Bu soruyu ben kendime de sordum. Şu anda Türkiye’nin izlediği, Rusya’yla yakınlaşma gibi konular gündemdeyken böyle bir anlaşma neden alelacele meclise getirildi anlaşılır değil. İsrail’i ABD’den bağımsız düşünmek mümkün değil. Bu anlaşma ABD ile gerilen ilişkileri yumuşatmak için bir araç olarak kullanılıyor olabilir. Son dönemdeki dış politika eğilimleri değişiyor. İran ve Rusya’yla sıcak temaslar, Şangay Beşlisi tartışmaları, hatta Suriye’de ‘Esad’lı çözüm olabilir’ gibi Suriye politikasının değişebileceğine dair sinyaller  var. Bu ortamda ABD ile denge politikası yürütmek için İsrail’i araç olarak kullanıyor olabilirler.

Türkiye’de Filistin ve özellikle Mavi Marmara konusunda büyük bir duyarlılık var. Mevcut anlaşma duyarlı kamuoyunda nasıl bir tepki çekti?

Anlaşma ilk gündeme geldiğinde, daha anlaşma metnindeki maddeler net olmasa da İHH öncülüğünde bir grup STK hükümetin yanlış yaptığını söyleyerek tepkilerini ortaya koydular. Cumhurbaşkanı’nın konuşmasında çok sert çıkmasından ve ‘giderken bize mi sordunuz’ ifadelerinden sonra İHH başta olmak üzere bu STK’ların hepsi geri adım attı. Anlaşmanın meclise gelişinde adeta ölüm sessizliğine gömüldüler. Olumlu veya olumsuz hiçbir tepki yok. Anlaşmadan hemen sonra İsrail’in Gazze’yi vurması üzerine cılız da olsa sesler çıktı. Ama bu konuda hep önde olan STK’lar, kanaat önderleri sessizliğe bürünmüş durumda. Hükümete yakın olan hatta güdümünde görünen STK’lar zaten anlaşmayı kazanım diye anlatıyor, onları bir kenara bırakıyorum. Onlar hiçbir zaman bu konuda gür sesi çıkmayan, yarı devletçi STK’lar.

Muhalif İslami gruplar içinde bu anlaşmanın ağır hezimet olduğuna dair fikir birliği var.

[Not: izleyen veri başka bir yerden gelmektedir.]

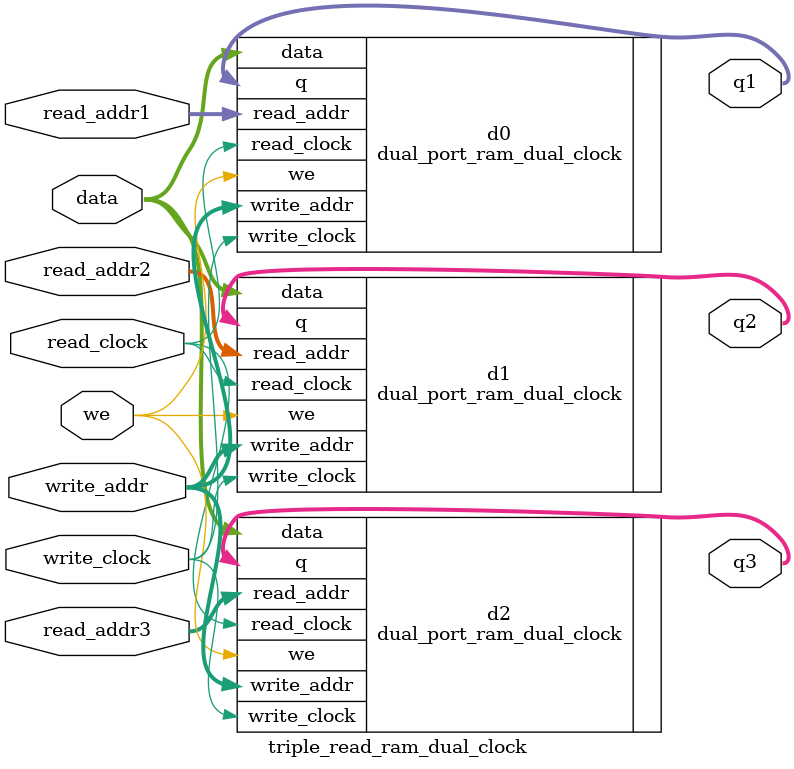
<source format=sv>
module triple_read_ram_dual_clock
#(parameter DATA_WIDTH=16, parameter ADDR_WIDTH=10)
(
	input [(DATA_WIDTH-1):0] data,
	input [(ADDR_WIDTH-1):0] read_addr1, read_addr2, read_addr3, write_addr,
	input we, read_clock, write_clock,
	output reg [(DATA_WIDTH-1):0] q1, q2, q3
);

dual_port_ram_dual_clock
#(.DATA_WIDTH(16), .ADDR_WIDTH(10))
	d0
(
	.data(data),
	.read_addr(read_addr1), 
	.write_addr(write_addr),
	.we(we), 
	.read_clock(read_clock), 
	.write_clock(write_clock),
	.q(q1)
);

dual_port_ram_dual_clock
#(.DATA_WIDTH(16), .ADDR_WIDTH(10))
	d1
(
	.data(data),
	.read_addr(read_addr2), 
	.write_addr(write_addr),
	.we(we), 
	.read_clock(read_clock), 
	.write_clock(write_clock),
	.q(q2)
);

dual_port_ram_dual_clock
#(.DATA_WIDTH(16), .ADDR_WIDTH(10))
	d2
(
	.data(data),
	.read_addr(read_addr3), 
	.write_addr(write_addr),
	.we(we), 
	.read_clock(read_clock), 
	.write_clock(write_clock),
	.q(q3)
);


	
endmodule
</source>
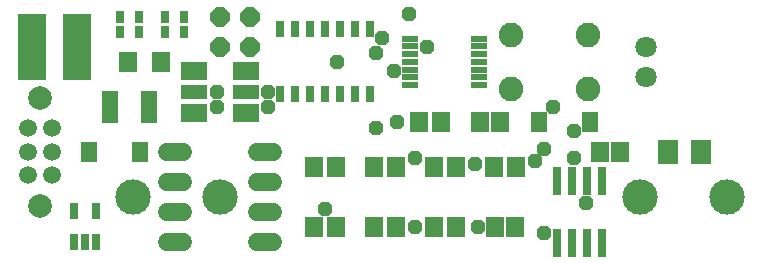
<source format=gts>
G75*
G70*
%OFA0B0*%
%FSLAX24Y24*%
%IPPOS*%
%LPD*%
%AMOC8*
5,1,8,0,0,1.08239X$1,22.5*
%
%ADD10R,0.0552X0.0198*%
%ADD11R,0.0277X0.0552*%
%ADD12R,0.0592X0.0710*%
%ADD13R,0.0592X0.0671*%
%ADD14R,0.0316X0.0946*%
%ADD15R,0.0580X0.0659*%
%ADD16R,0.0867X0.0631*%
%ADD17R,0.0867X0.0474*%
%ADD18C,0.0710*%
%ADD19C,0.0820*%
%ADD20R,0.0710X0.0789*%
%ADD21R,0.0297X0.0552*%
%ADD22R,0.0926X0.2245*%
%ADD23R,0.0631X0.0710*%
%ADD24R,0.0552X0.1064*%
%ADD25C,0.0595*%
%ADD26C,0.0789*%
%ADD27C,0.1175*%
%ADD28C,0.0600*%
%ADD29R,0.0316X0.0434*%
%ADD30OC8,0.0640*%
%ADD31OC8,0.0480*%
D10*
X015246Y006932D03*
X015246Y007188D03*
X015246Y007443D03*
X015246Y007699D03*
X015246Y007955D03*
X015246Y008211D03*
X015246Y008467D03*
X017529Y008467D03*
X017529Y008211D03*
X017529Y007955D03*
X017529Y007699D03*
X017529Y007443D03*
X017529Y007188D03*
X017529Y006932D03*
D11*
X013888Y006617D03*
X013388Y006617D03*
X012888Y006617D03*
X012388Y006617D03*
X011888Y006617D03*
X011388Y006617D03*
X010888Y006617D03*
X010888Y008782D03*
X011388Y008782D03*
X011888Y008782D03*
X012388Y008782D03*
X012888Y008782D03*
X013388Y008782D03*
X013888Y008782D03*
D12*
X015514Y005699D03*
X016262Y005699D03*
X016014Y004199D03*
X016762Y004199D03*
X018014Y004199D03*
X018762Y004199D03*
X014762Y004199D03*
X014014Y004199D03*
X012762Y004199D03*
X012014Y004199D03*
X012014Y002199D03*
X012762Y002199D03*
X014014Y002199D03*
X014762Y002199D03*
X016014Y002199D03*
X016762Y002199D03*
D13*
X018053Y002199D03*
X018722Y002199D03*
X021553Y004699D03*
X022222Y004699D03*
X018222Y005699D03*
X017553Y005699D03*
D14*
X020138Y003723D03*
X020638Y003723D03*
X021138Y003723D03*
X021638Y003723D03*
X021638Y001676D03*
X021138Y001676D03*
X020638Y001676D03*
X020138Y001676D03*
D15*
X019541Y005699D03*
X021234Y005699D03*
X006234Y004699D03*
X004541Y004699D03*
D16*
X008021Y005991D03*
X009754Y005991D03*
X009754Y007408D03*
X008021Y007408D03*
D17*
X008021Y006699D03*
X009754Y006699D03*
D18*
X023100Y007199D03*
X023100Y008199D03*
D19*
X021168Y008589D03*
X018608Y008589D03*
X018608Y006809D03*
X021168Y006809D03*
D20*
X023836Y004699D03*
X024939Y004699D03*
D21*
X004014Y001688D03*
X004388Y001688D03*
X004762Y001688D03*
X004762Y002711D03*
X004014Y002711D03*
D22*
X004143Y008199D03*
X002632Y008199D03*
D23*
X005836Y007699D03*
X006939Y007699D03*
D24*
X006537Y006199D03*
X005238Y006199D03*
D25*
X003281Y005487D03*
X002494Y005487D03*
X002494Y004699D03*
X003281Y004699D03*
X003281Y003912D03*
X002494Y003912D03*
D26*
X002888Y002888D03*
X002888Y006510D03*
D27*
X005988Y003199D03*
X008888Y003199D03*
X022888Y003199D03*
X025788Y003199D03*
D28*
X010648Y002699D02*
X010128Y002699D01*
X010128Y001699D02*
X010648Y001699D01*
X007648Y001699D02*
X007128Y001699D01*
X007128Y002699D02*
X007648Y002699D01*
X007648Y003699D02*
X007128Y003699D01*
X007128Y004699D02*
X007648Y004699D01*
X010128Y004699D02*
X010648Y004699D01*
X010648Y003699D02*
X010128Y003699D01*
D29*
X007698Y008699D03*
X007078Y008699D03*
X006198Y008699D03*
X005578Y008699D03*
X005578Y009199D03*
X006198Y009199D03*
X007078Y009199D03*
X007698Y009199D03*
D30*
X008888Y009199D03*
X009888Y009199D03*
X009888Y008199D03*
X008888Y008199D03*
D31*
X008788Y006699D03*
X008788Y006199D03*
X010488Y006199D03*
X010488Y006699D03*
X012788Y007699D03*
X014088Y007999D03*
X014288Y008499D03*
X015788Y008199D03*
X014688Y007399D03*
X014788Y005699D03*
X014088Y005499D03*
X015388Y004499D03*
X017388Y004299D03*
X019388Y004399D03*
X019688Y004799D03*
X020688Y004499D03*
X020688Y005399D03*
X019988Y006199D03*
X015188Y009299D03*
X021088Y002999D03*
X019688Y001999D03*
X017488Y002199D03*
X015388Y002199D03*
X012388Y002799D03*
M02*

</source>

Hükümete hep muhalif kalmış ekipler genel olarak böyle düşünüyor. Şehit edilenlerin yakınlarının ciddi tepkileri var. Genel olarak şehit yakınlarının hepsi sosyal medyadan tepkilerini dile getirdiler. Ama bunun haricinde geçmişte yüz binlerce insanın protestolarında toplandığı, hükümete baskı yapan grupların sessizliği var. Anlaşmaya tepki gösterenlerse sayısal olarak büyük kitleleri olan gruplar değil. Entelektüel birikimleri yüksek ama sayısal olarak azlar. Ayrıca eylemleri blokoja uğruyor. Dün İsrail Konsolosluğu’na protesto için girmeye çalışan 5 kişi gözaltına alındı. Bu tip haberlerin merkez ve yandaş medyada esamesi okunmuyor. Protesto eylemleri oluyor ama absorbe ediliyor medya tarafından veya amacı dışında haberleştiriliyor. Eylemin amacı anlaşma metnini protestoyken darbe sürecini katarak sulandırıp veriyorlar haberleri.

Anlaşma meclisten geçtikten birkaç gün sonra İsrail Gazze’yi yine bombalamaya başladı. Hükümetin yaklaşımı ne olur?

Bugün bir nota verdiler. Ama cılız bir nota. Duymaktan bıktığımız ifadeler. Orantısız güç gibi her zaman duyageldiğimiz ifadeler dışında bir şey yok. Hükümetin tavrında değişiklik olacağını düşünmüyorum. Anlaşmaya halk tepkisi oluşmaması için belki yüksek tonda açıklamalar duyabiliriz. Ama normal rutinde devam edecek diye düşünüyorum bu anlaşma.